Taxing Work Environment
The NCPHP and NC Physicians Health Program Website also shows that many medical professionals experience burnout simply as a result of the nature of their workplace. There are many places and positions one might practice medicine in, but regardless of the details, healthcare workers are likely to be subject to higher stress levels than other professionals. There are always crises to tend to, people to talk to and problems to fix in the medical field, and this high level of demand can cause doctors, nurses and other medical professionals to eventually experience burnout.
Emotional Impact of Work
Working in a factory surely presents its own set of challenges, but jobs which primarily entail physical labor are not likely to be as taxing as jobs which demand both physical and emotional labor. This is the case with positions in the medical field, and it is the reason why many doctors are eventually burned out within a few years of working in their chosen field. A person’s health is a very emotional subject, so when you are constantly dealing with patients’ wellbeing, you are expending a high level of emotional energy. NCPHP helps doctors deal with this burnout.

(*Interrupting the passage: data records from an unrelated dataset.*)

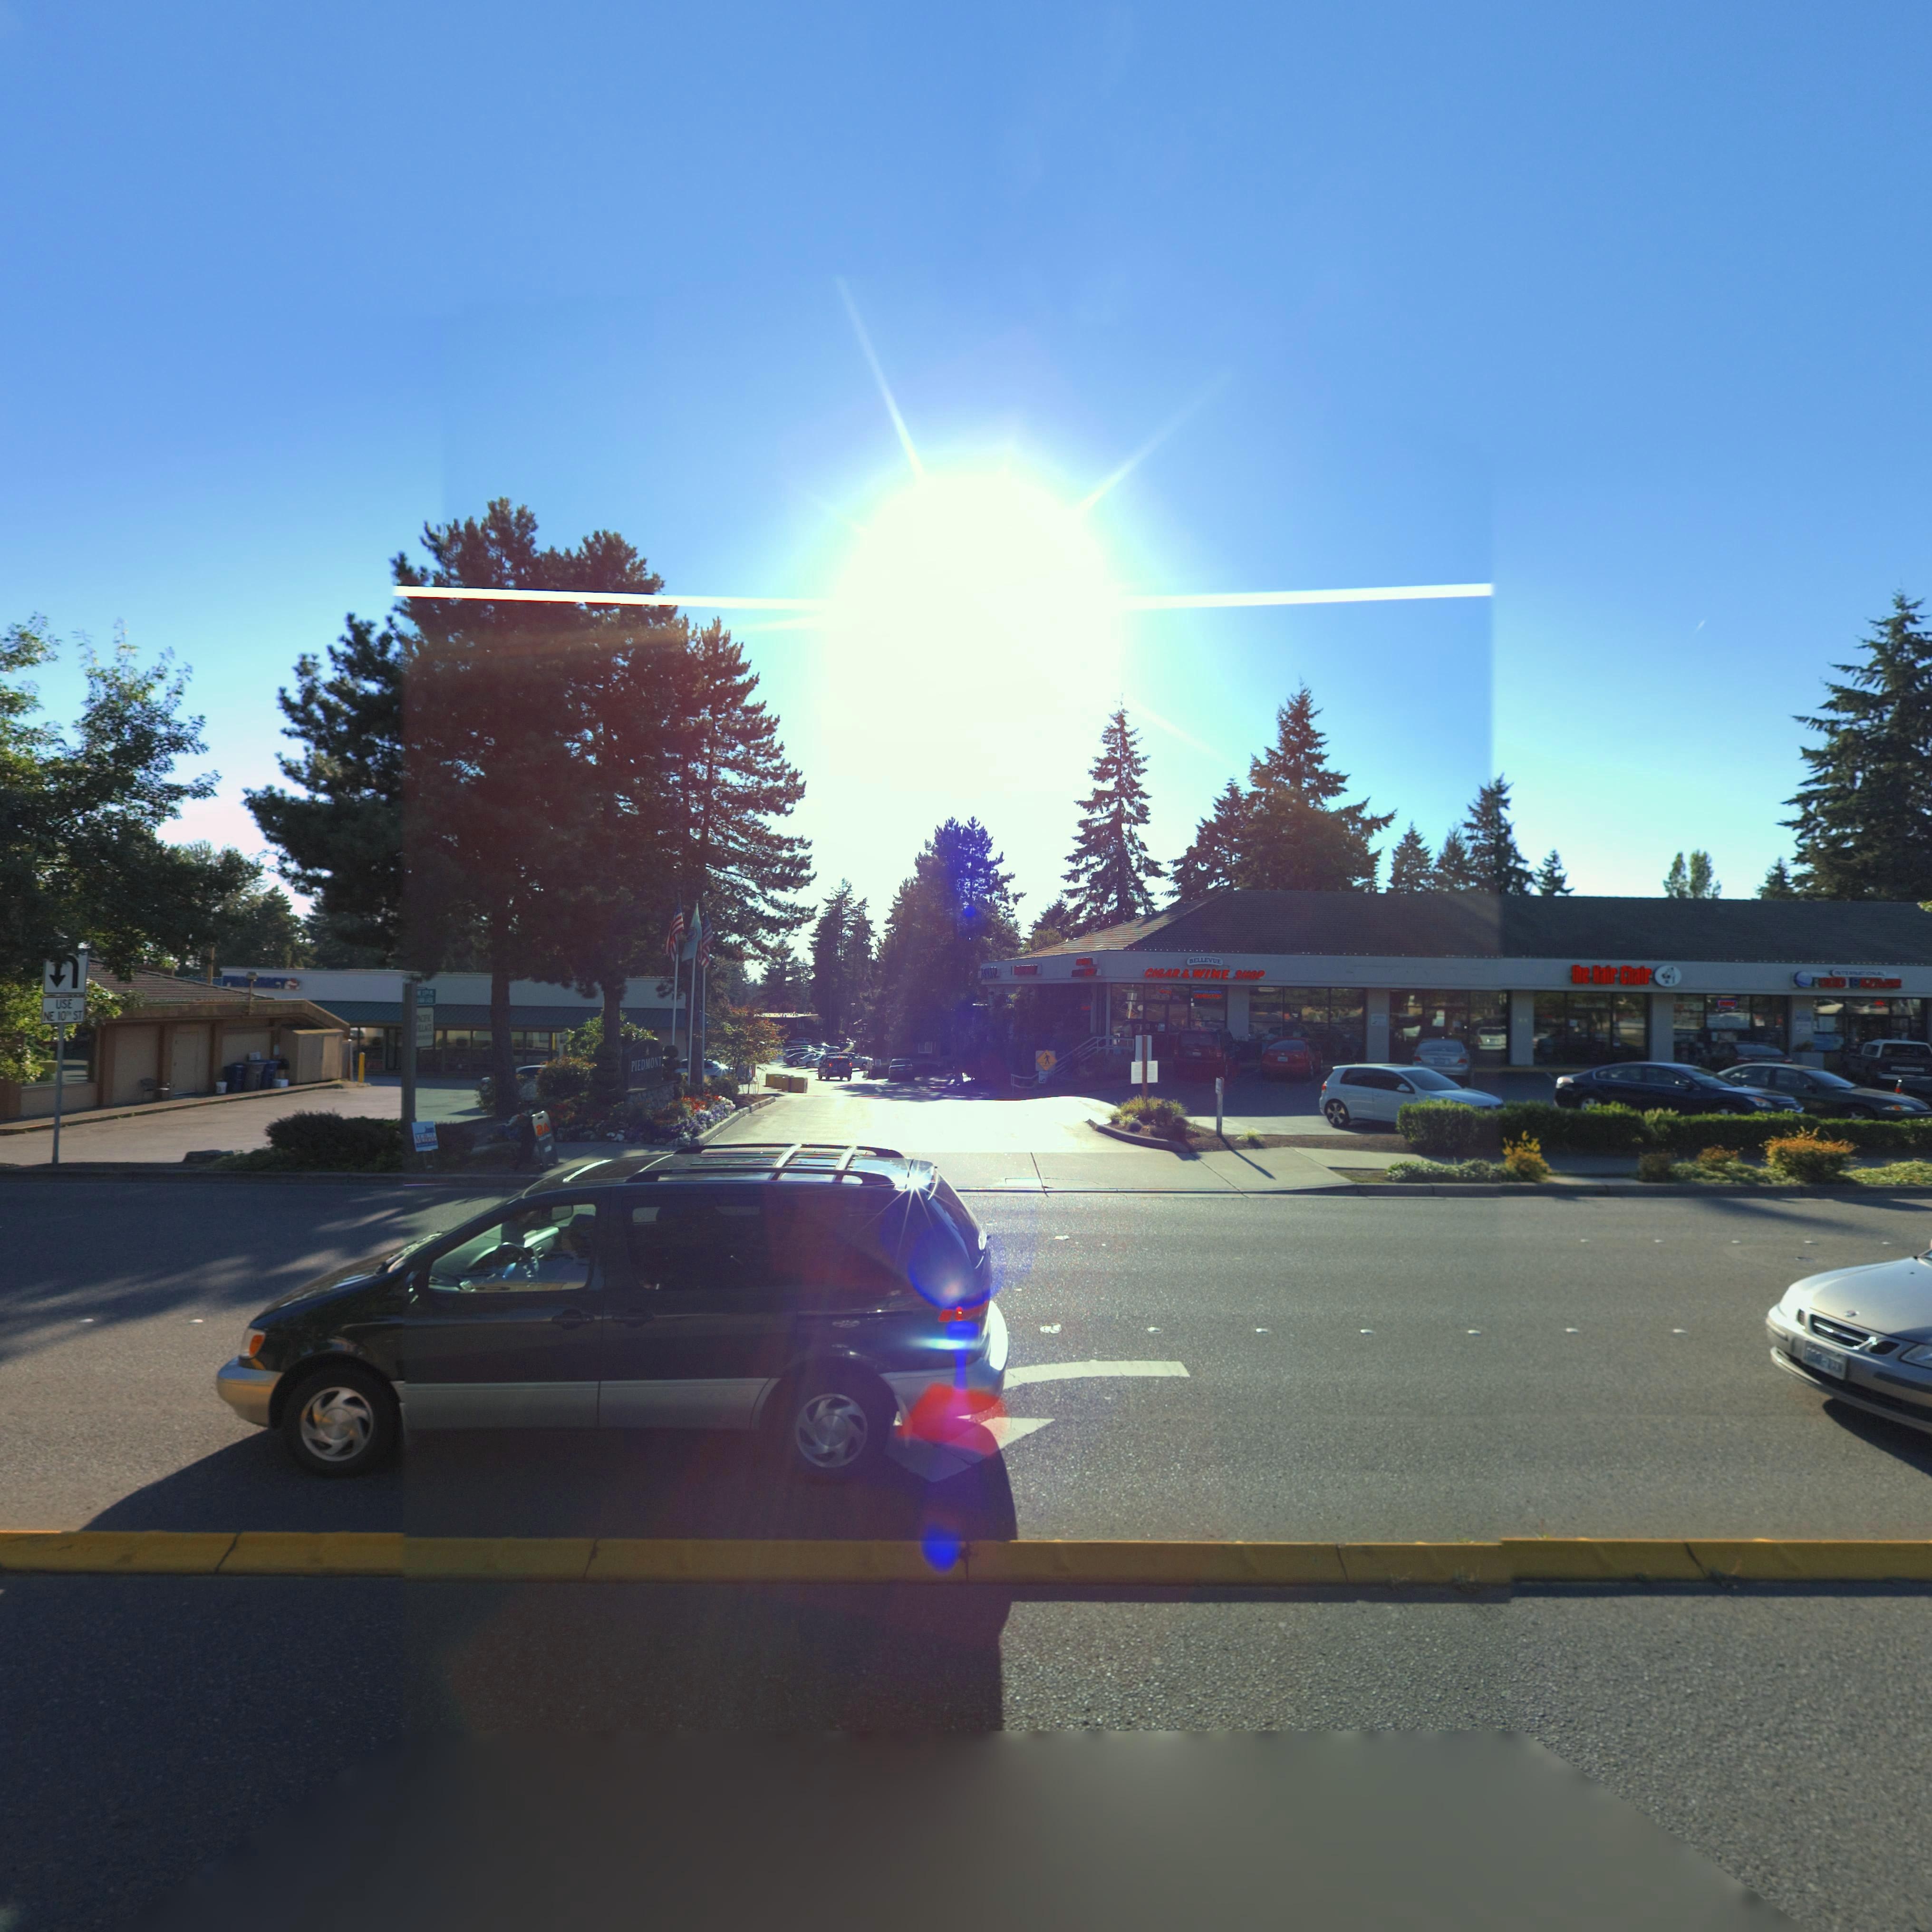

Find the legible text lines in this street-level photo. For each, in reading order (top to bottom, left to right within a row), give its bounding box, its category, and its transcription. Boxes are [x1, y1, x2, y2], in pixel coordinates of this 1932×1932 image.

[1188, 956, 1221, 964] BusinessName: BELLEVUE
[1144, 967, 1266, 981] BusinessName: CIGAR * WINE SHOP
[1571, 964, 1652, 984] BusinessName: The Hair Chair
[221, 975, 289, 990] BusinessName: P***ACY
[1811, 976, 1902, 989] BusinessName: FOOD BAZAA*
[43, 1010, 83, 1022] StreetName: NE 10** ST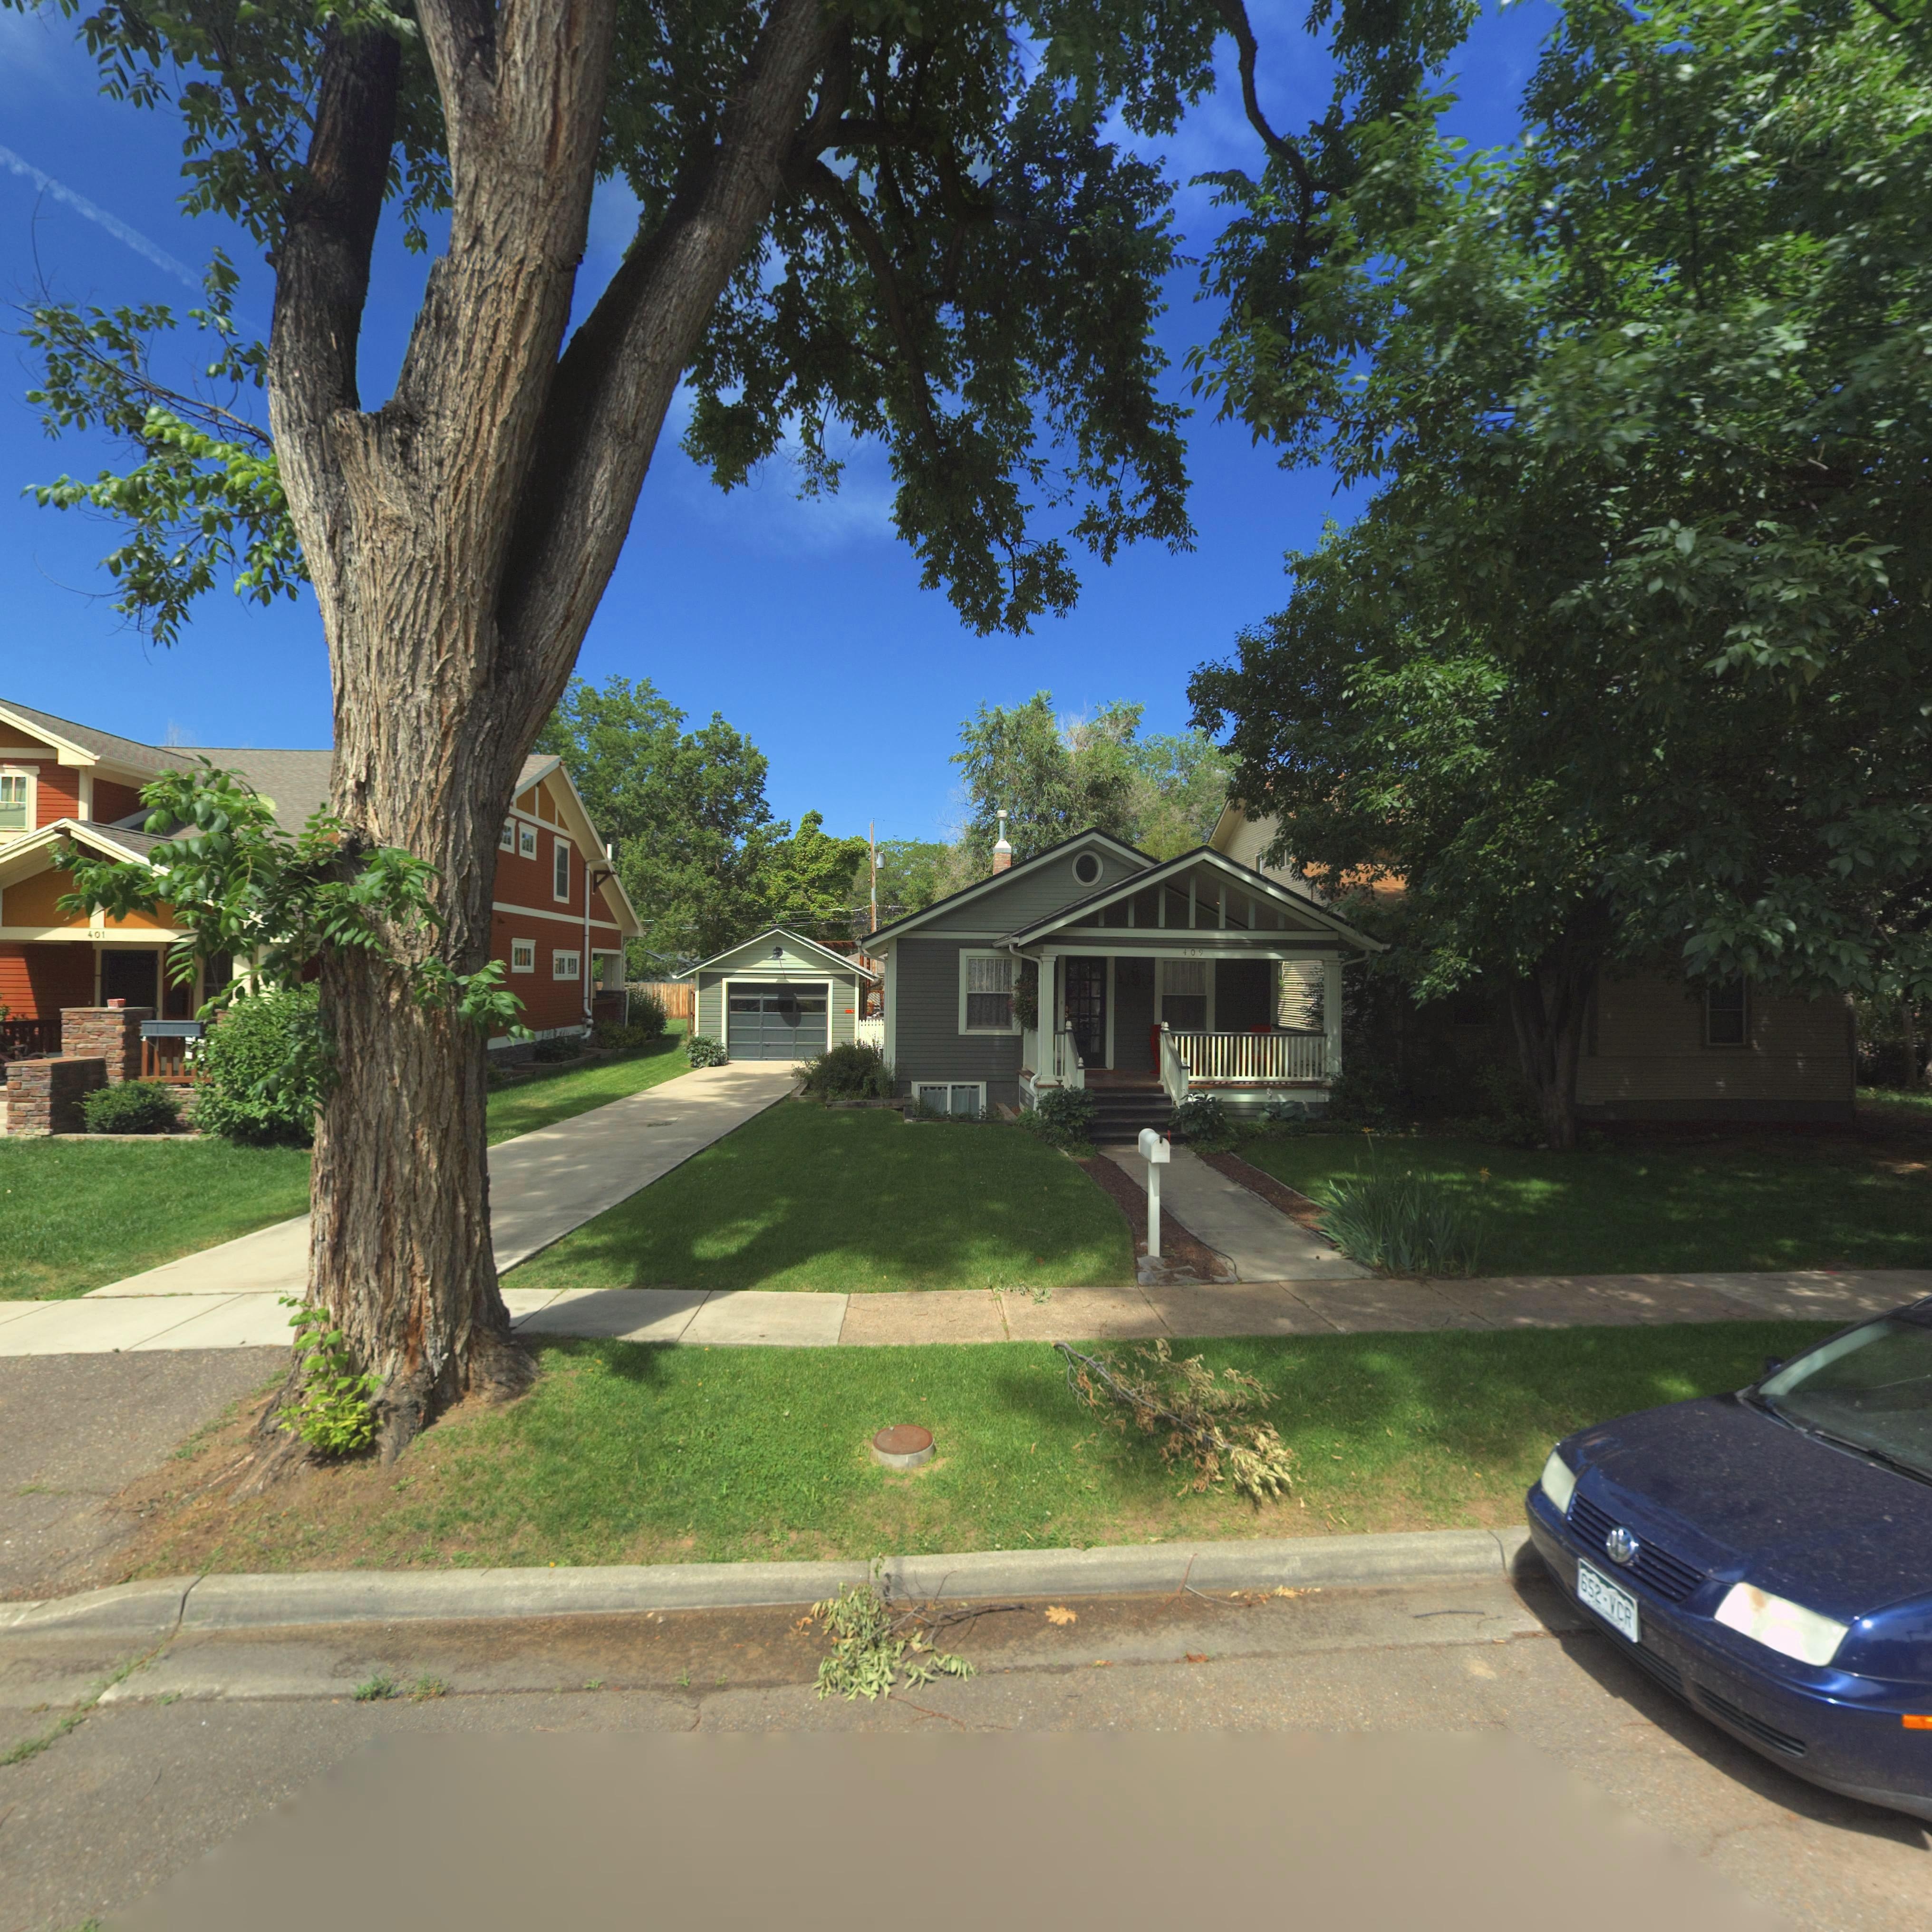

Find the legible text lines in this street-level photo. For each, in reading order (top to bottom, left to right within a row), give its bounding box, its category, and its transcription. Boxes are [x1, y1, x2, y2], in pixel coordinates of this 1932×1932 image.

[87, 931, 105, 938] StreetNumber: 401
[1182, 948, 1203, 956] StreetNumber: 409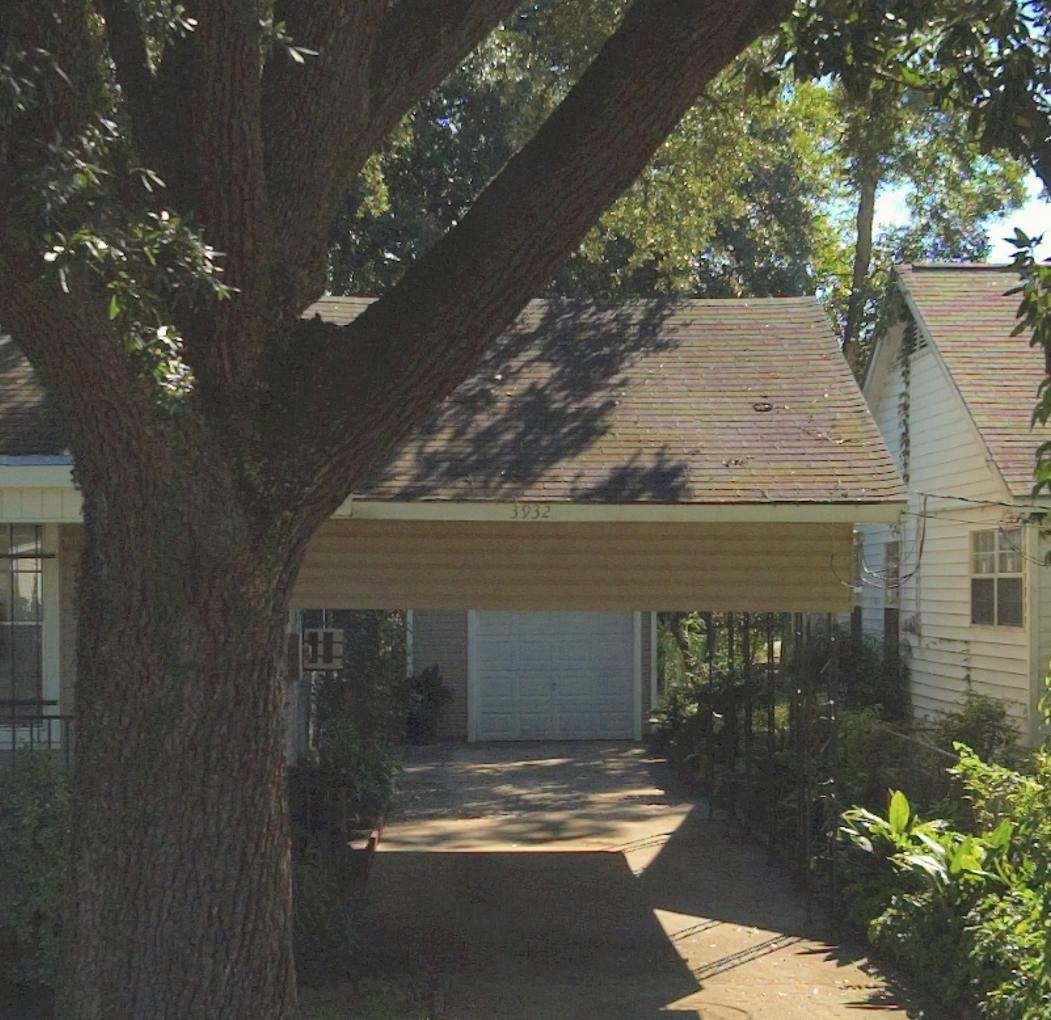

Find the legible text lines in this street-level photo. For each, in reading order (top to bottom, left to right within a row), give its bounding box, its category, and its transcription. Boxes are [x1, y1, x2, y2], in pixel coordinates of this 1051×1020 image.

[508, 503, 551, 520] StreetNumber: 3932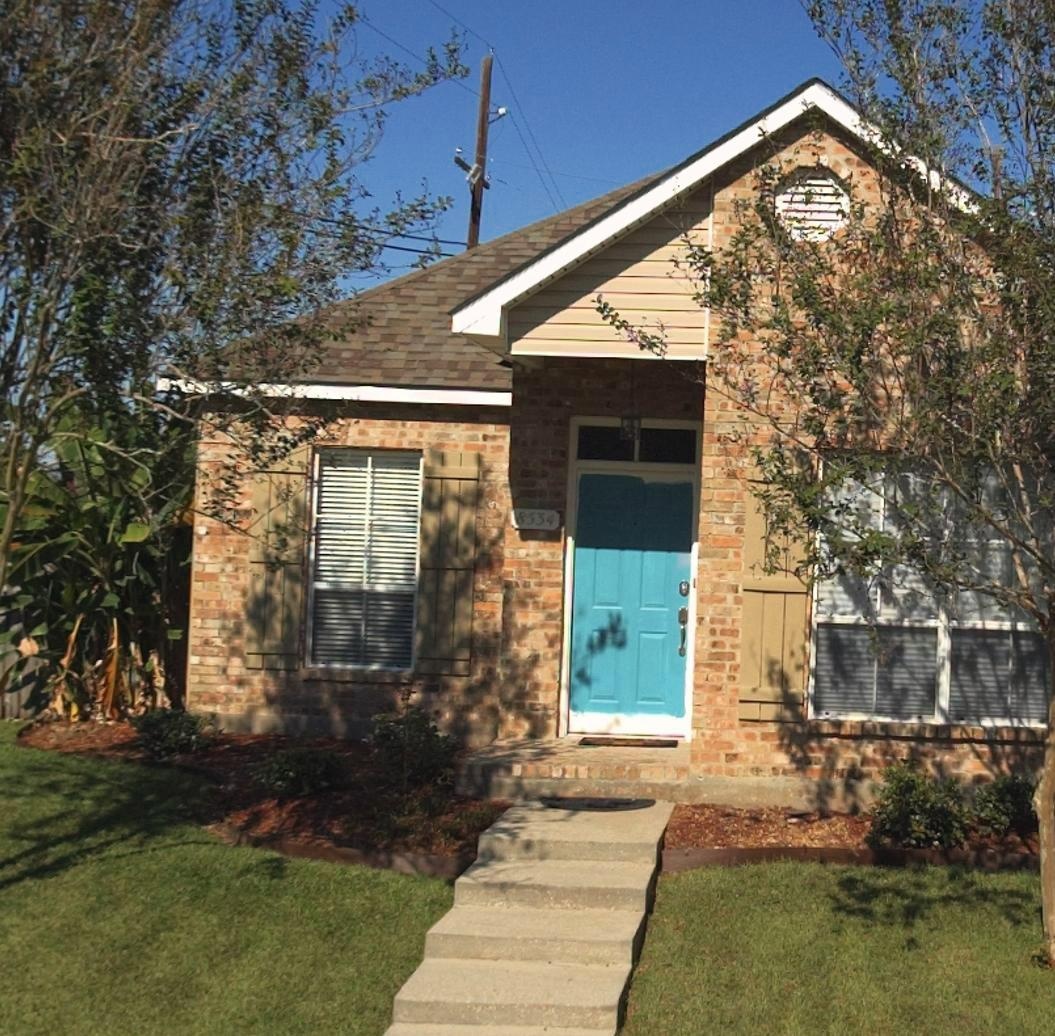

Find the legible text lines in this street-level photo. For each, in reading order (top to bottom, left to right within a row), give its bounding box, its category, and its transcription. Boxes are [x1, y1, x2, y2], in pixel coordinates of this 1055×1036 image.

Working in medicine is a rewarding yet challenging occupation. Anybody who enters this field is doubtlessly motivated, talented and driven—but sometimes, the demands of the field are still such that you might experience burnout and other problems relating to the stress of your work. If you suspect that you might be experiencing burnout, it is imperative that you reach out and get help so that you can continue helping patients and maintaining your own wellbeing, too.